I think now that when Lewis said they were smashing concrete in the Los Angeles River that day, he really meant it, because to him, the small rivulets — the Arroyo, Compton Creek, the Tujunga Wash – were all of a piece, all tributaries to the ephemerally mighty river to which he devoted much of his adult life. He found in those waterways a metaphor for human history; he saw our collective catastrophes in the same terms that he saw the natural world fighting to restore its own balance. After 9/11, in the chapbook “A Poem for the Dawn of the Terror Years,” he wrote:

I study the arundo donax and the willow — those
ancient enemies, invader and invaded —
as they battle in the light’s fading,

and try to counter
the violence with my silence.

(If you never got to hear him read, you missed out. But you can still listen on Spotify.)

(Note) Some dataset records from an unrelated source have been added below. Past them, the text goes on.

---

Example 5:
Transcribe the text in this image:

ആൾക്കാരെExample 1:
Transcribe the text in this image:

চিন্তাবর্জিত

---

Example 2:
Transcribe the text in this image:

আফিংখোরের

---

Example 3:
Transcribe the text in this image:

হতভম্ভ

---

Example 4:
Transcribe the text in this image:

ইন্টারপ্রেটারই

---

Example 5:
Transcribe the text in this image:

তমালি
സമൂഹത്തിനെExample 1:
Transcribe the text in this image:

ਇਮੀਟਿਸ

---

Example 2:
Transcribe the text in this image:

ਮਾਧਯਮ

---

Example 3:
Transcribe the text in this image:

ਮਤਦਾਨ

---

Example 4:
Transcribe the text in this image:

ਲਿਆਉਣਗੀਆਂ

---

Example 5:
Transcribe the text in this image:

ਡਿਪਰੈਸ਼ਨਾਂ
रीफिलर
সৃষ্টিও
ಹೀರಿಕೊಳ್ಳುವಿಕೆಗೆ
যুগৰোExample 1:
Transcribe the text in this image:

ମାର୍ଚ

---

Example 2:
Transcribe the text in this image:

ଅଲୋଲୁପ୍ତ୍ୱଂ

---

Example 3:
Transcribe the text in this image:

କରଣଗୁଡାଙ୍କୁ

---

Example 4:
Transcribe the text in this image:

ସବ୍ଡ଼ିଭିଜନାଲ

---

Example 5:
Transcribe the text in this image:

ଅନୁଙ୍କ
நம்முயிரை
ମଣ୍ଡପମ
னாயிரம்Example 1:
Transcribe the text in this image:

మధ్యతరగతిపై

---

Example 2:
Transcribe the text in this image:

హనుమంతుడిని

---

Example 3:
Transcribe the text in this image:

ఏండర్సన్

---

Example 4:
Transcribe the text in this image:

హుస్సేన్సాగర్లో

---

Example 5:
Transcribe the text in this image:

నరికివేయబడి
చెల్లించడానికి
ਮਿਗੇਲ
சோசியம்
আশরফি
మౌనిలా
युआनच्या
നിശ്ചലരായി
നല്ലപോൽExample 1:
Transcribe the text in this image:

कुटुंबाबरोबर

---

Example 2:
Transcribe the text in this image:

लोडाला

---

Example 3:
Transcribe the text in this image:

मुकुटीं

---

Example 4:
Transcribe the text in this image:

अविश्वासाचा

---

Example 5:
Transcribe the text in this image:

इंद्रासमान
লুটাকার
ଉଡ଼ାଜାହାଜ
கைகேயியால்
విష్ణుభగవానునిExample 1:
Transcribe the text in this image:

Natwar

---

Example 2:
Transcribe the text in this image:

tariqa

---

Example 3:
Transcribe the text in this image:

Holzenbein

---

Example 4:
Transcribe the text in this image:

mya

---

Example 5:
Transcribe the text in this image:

He was no longer writing poetry when the coronavirus came for us, but it’s possible he would have found a way to link the pandemic to L.A.’s tortured watershed, too. Or maybe he did, and we will never know how.

The last time I saw Lewis, I stood next to him at a mutual friend’s party, watching through a glass door as Syd Straw astonished the small gathering with songs that shook us to our cores. It was 2010, just a week or so after then-U.S. Environmental Protection Agency Administrator Lisa Jackson had come to Compton Creek to declare the L.A. River a “traditional navigable river,” and therefore protected, along with all its feeder streams, by the Clean Water Act. It was a big deal for the river, an inflection point in its history, and I congratulated him: Whoever else had worked to secure the river’s future, it had all begun with him.

He accepted the compliment graciously and smiled. I saw the face of a man who had seen one small part of his ambitious dream realized, and maybe could rest a little easier. And I remembered his promise the day he sent me out to the Arroyo. “You just wait,” he said. “There’ll be steelhead trout up there in no time.”